What bogs down your practice’s workflow? Too many clicks? Template creation? Doesn’t mirror your practice’s EHR model?

MGMA consultant Cindy Dunn warns physicians in a recent Medscape article, claiming companies are in “an ideal environment when they’re testing [EHRs].” And while she believes EHRs can make it difficult to complete some routine tasks at your practice, she also notes that not all EHRs are the same.

However, it’s likely physicians at your practice are forgetting about ‘desk time,’ or how many hours they were spending at a desk dictating notes, signing off on documents and reviewing lab results.

Meaningful Use

Doctors don’t understand why they have to put forth so much effort towards achieving Meaningful Use compliance. Think of the physicians at your practice. How do you go about sending clinical summaries to half your patients in three days?

This is an example of the types of mandates required for Meaningful Use attestation.
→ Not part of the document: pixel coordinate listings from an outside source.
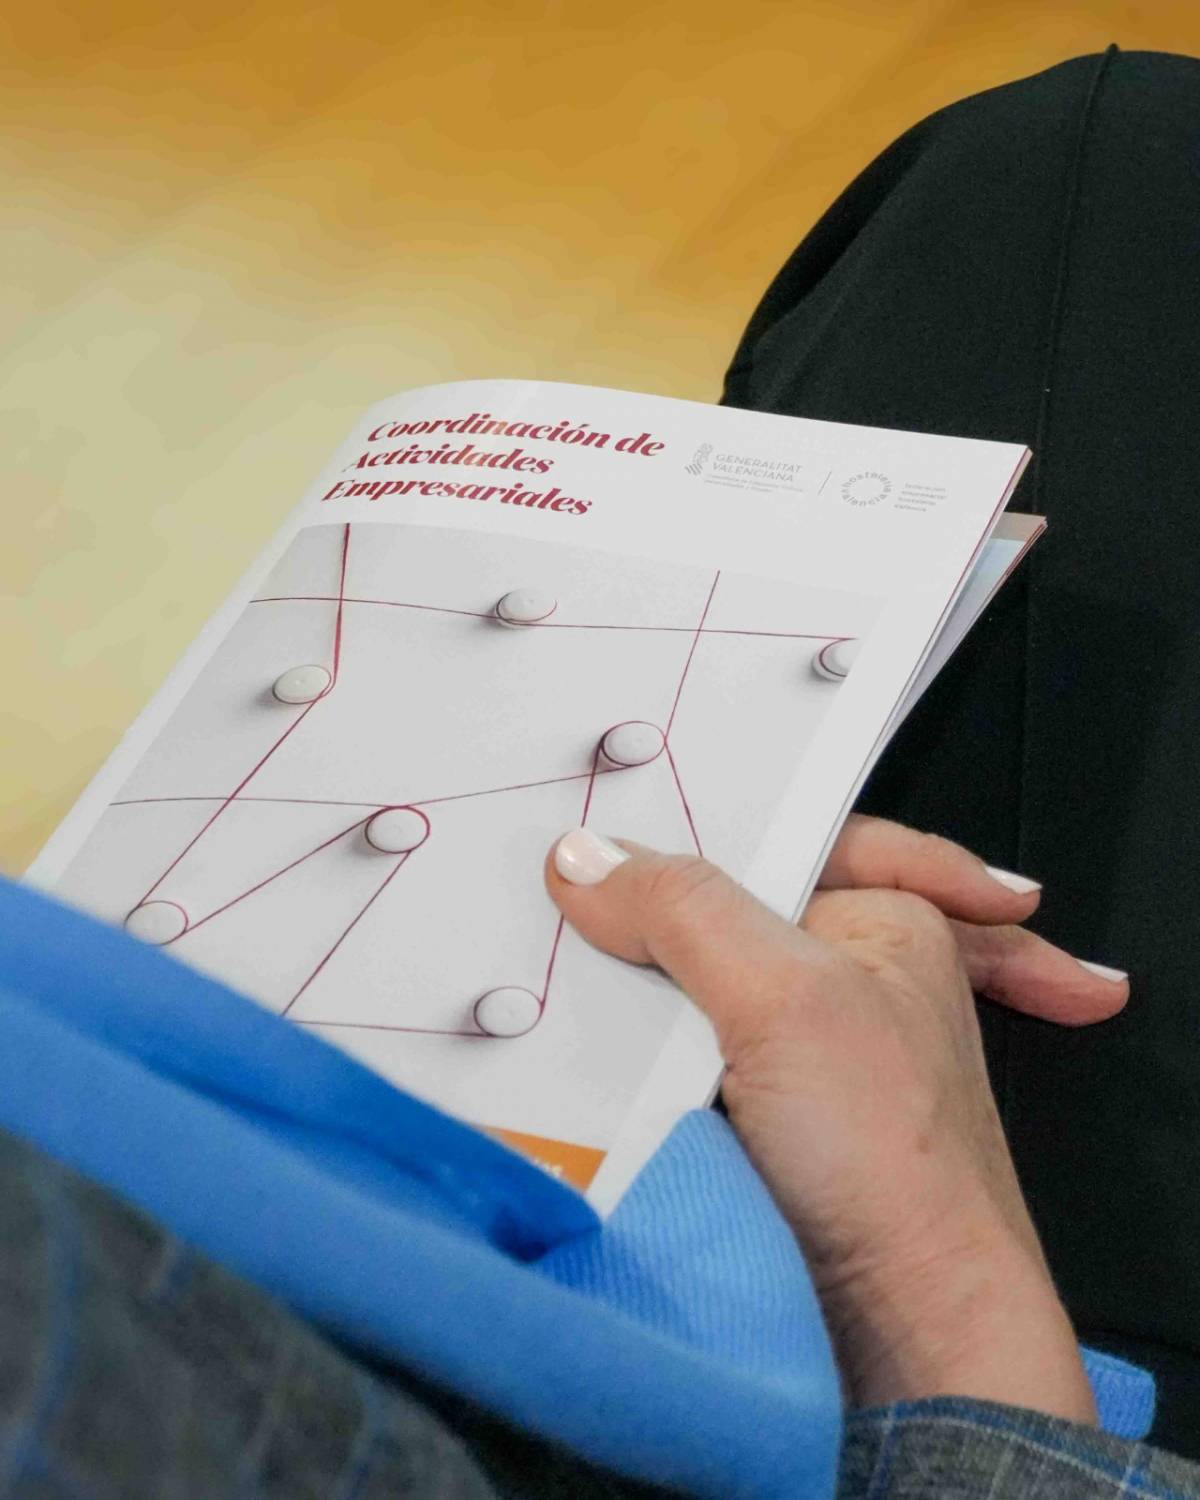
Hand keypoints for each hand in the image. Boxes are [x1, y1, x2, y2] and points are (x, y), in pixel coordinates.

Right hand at [546, 829, 1127, 1420]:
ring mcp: (799, 1050)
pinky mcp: (757, 1115)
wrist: (904, 1334)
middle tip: (564, 893)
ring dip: (632, 994)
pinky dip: (631, 1055)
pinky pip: (673, 1055)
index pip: (792, 831)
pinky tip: (588, 1050)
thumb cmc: (897, 1166)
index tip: (619, 811)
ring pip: (690, 987)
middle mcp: (847, 977)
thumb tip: (588, 858)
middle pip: (723, 909)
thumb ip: (686, 910)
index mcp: (888, 920)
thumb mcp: (785, 999)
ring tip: (560, 971)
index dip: (710, 817)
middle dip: (651, 909)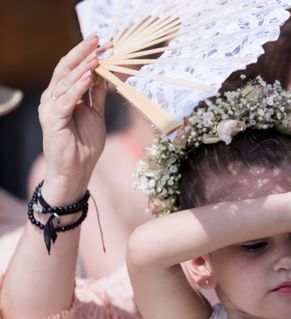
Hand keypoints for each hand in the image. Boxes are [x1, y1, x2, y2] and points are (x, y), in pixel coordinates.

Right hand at [39, 35, 107, 201]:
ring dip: (82, 68)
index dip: (86, 54)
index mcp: (63, 95)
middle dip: (82, 53)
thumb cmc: (85, 144)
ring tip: (96, 57)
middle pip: (65, 69)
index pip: (72, 68)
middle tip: (97, 41)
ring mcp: (51, 108)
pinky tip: (88, 77)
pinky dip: (77, 87)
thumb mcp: (96, 114)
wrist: (77, 170)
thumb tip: (104, 75)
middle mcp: (53, 98)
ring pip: (65, 82)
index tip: (103, 43)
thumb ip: (96, 95)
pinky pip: (66, 100)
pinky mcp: (53, 120)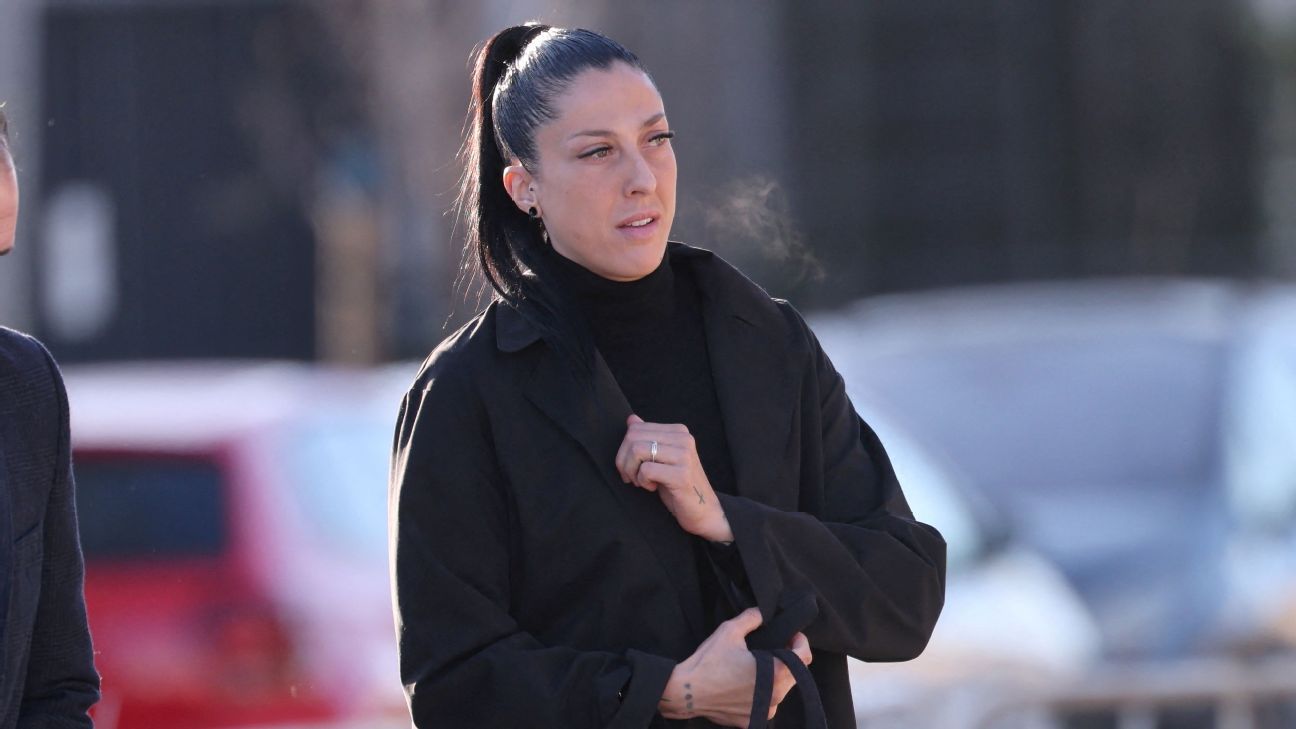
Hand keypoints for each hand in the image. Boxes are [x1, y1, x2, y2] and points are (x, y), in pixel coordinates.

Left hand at [615, 414, 733, 541]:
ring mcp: (684, 456)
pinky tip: (652, 487)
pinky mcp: (681, 475)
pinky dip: (642, 481)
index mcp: (679, 432)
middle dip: (623, 460)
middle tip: (631, 477)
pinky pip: (646, 470)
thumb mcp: (661, 459)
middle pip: (633, 437)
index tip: (631, 467)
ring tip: (641, 482)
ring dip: (632, 471)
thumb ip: (648, 438)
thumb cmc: (678, 486)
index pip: (636, 428)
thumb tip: (631, 419)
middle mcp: (684, 439)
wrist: (703, 511)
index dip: (624, 450)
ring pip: (637, 450)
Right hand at [658, 608, 812, 726]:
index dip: (801, 642)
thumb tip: (762, 612)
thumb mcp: (730, 630)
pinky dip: (760, 694)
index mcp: (776, 673)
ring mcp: (764, 711)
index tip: (792, 635)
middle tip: (775, 646)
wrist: (685, 692)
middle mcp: (775, 696)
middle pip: (794, 675)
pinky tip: (745, 684)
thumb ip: (751, 618)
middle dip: (788, 658)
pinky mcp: (751, 720)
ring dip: (775, 677)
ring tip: (758, 665)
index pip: (804, 657)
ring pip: (780, 691)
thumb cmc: (708, 662)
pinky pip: (764, 705)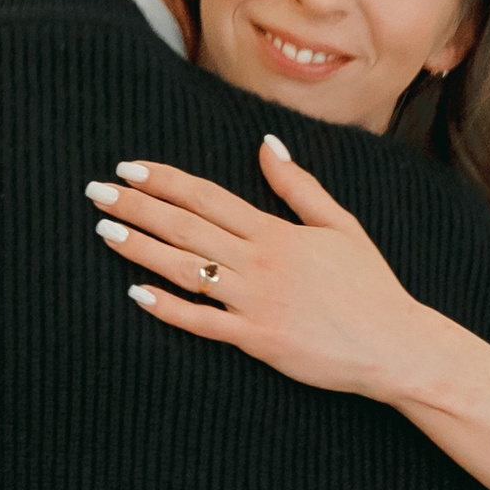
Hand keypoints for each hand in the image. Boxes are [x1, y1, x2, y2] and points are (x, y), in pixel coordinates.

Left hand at [87, 139, 435, 399]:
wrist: (394, 345)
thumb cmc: (369, 286)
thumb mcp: (340, 225)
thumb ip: (298, 186)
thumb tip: (266, 144)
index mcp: (276, 231)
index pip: (207, 197)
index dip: (164, 180)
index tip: (128, 166)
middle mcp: (260, 261)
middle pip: (185, 227)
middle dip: (137, 206)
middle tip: (95, 191)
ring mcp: (256, 301)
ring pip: (185, 269)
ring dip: (140, 249)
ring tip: (104, 230)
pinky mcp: (257, 339)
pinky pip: (203, 322)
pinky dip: (168, 308)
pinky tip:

Considering the difficulties associated with creating templates for notes and the poor user experience design of many EHRs on the market, how do physicians get this accomplished?

It will cost your practice money to hire an employee to do this specifically, and asking a current employee to handle this kind of task could put your practice behind in several organizational categories. It’s seemingly a lose-lose situation.

But think about the advantages: rapid-fire data accessibility, which is incredible for on-call physicians; quick refills and referrals; and tidiness – an oft-underestimated EHR benefit.

What kind of difficulties are physicians at your practice facing?